Task to carry out
Skip the pictures and give back the rest of the listing exactly.

########################################

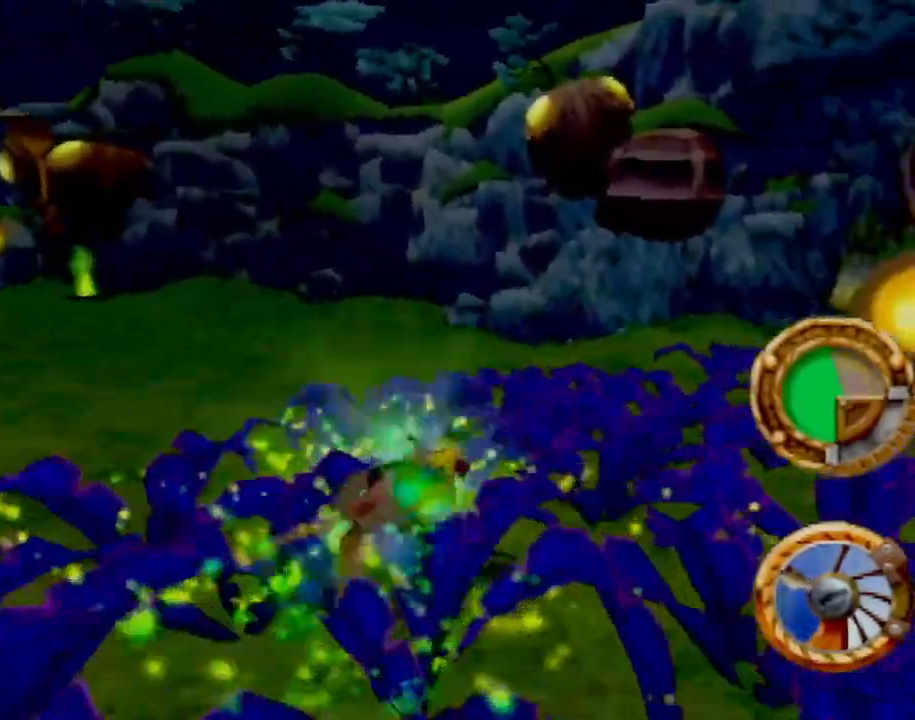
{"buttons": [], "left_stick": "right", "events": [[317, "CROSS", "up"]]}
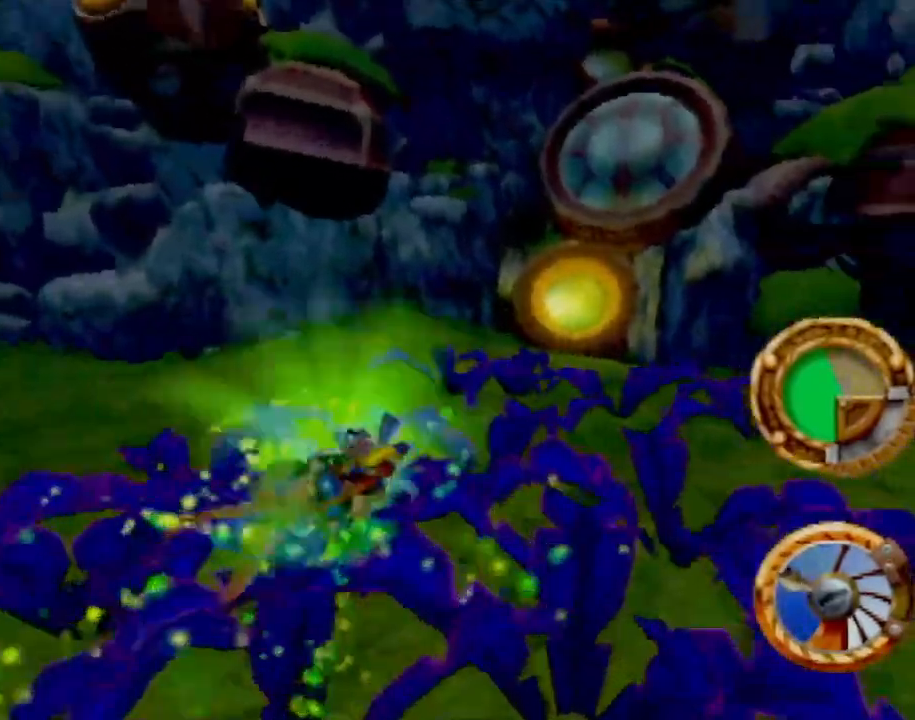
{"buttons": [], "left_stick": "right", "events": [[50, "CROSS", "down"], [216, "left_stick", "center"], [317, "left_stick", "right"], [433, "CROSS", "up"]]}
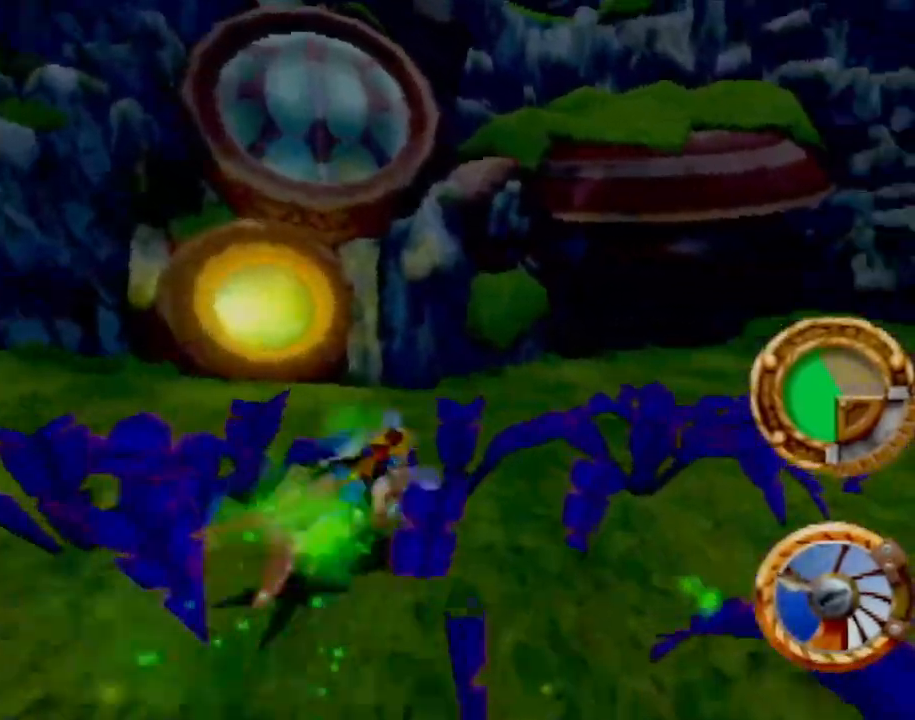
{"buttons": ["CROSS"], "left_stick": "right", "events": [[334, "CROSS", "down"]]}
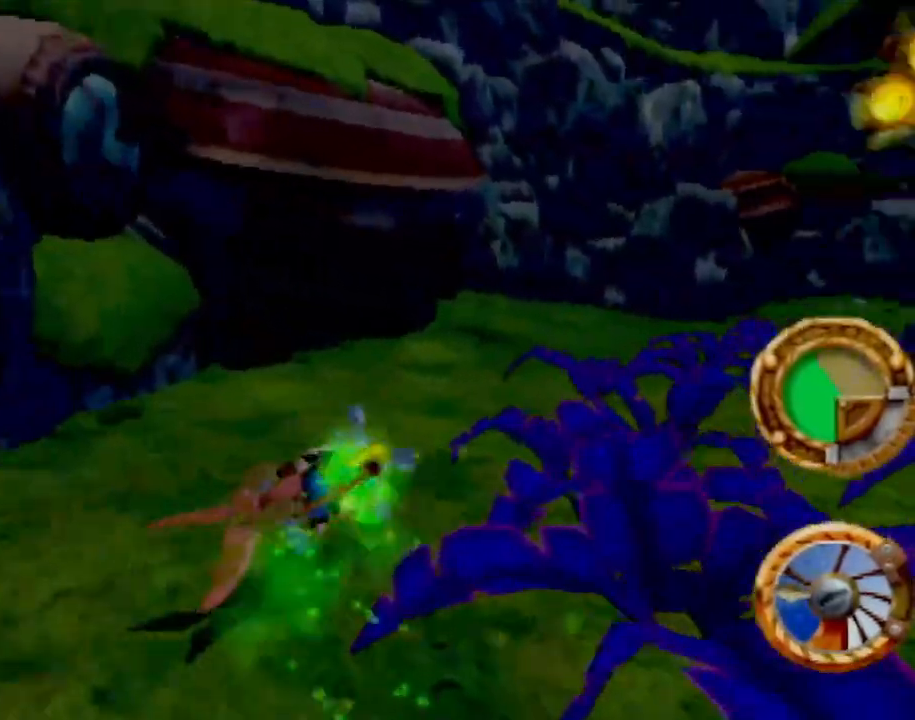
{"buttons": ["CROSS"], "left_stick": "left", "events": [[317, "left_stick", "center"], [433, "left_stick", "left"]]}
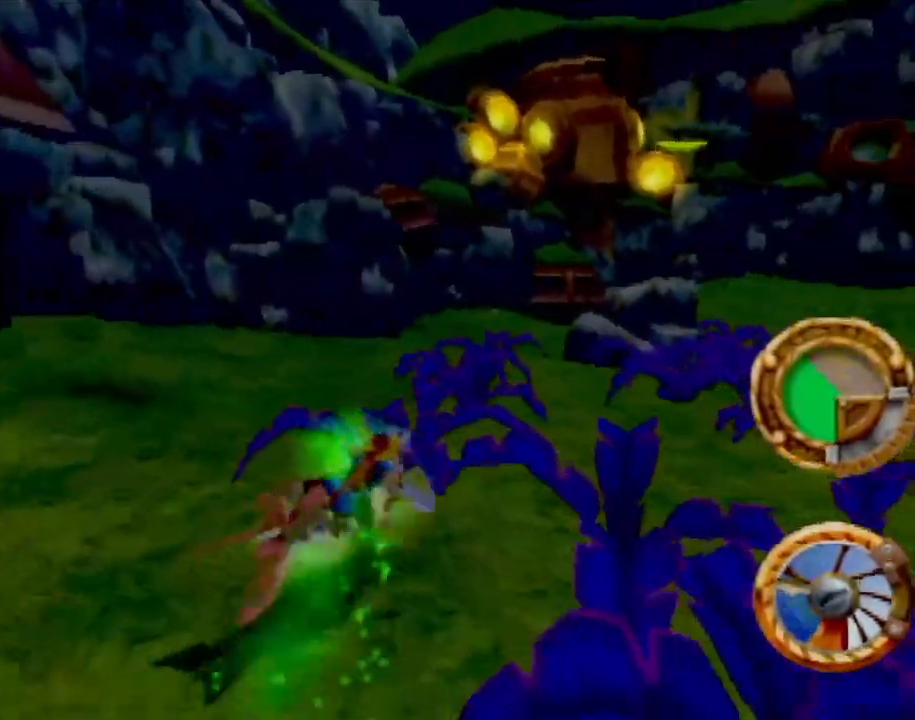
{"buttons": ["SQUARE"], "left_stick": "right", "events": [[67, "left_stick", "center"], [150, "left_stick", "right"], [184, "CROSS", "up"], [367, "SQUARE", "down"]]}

########################################

Expected output
{"buttons": [], "left_stick": "right", "events": [[317, "CROSS", "up"]]}
{"buttons": [], "left_stick": "right", "events": [[50, "CROSS", "down"], [216, "left_stick", "center"], [317, "left_stick", "right"], [433, "CROSS", "up"]]}
{"buttons": ["CROSS"], "left_stick": "right", "events": [[334, "CROSS", "down"]]}
{"buttons": ["CROSS"], "left_stick": "left", "events": [[317, "left_stick", "center"], [433, "left_stick", "left"]]}
{"buttons": ["SQUARE"], "left_stick": "right", "events": [[67, "left_stick", "center"], [150, "left_stick", "right"], [184, "CROSS", "up"], [367, "SQUARE", "down"]]}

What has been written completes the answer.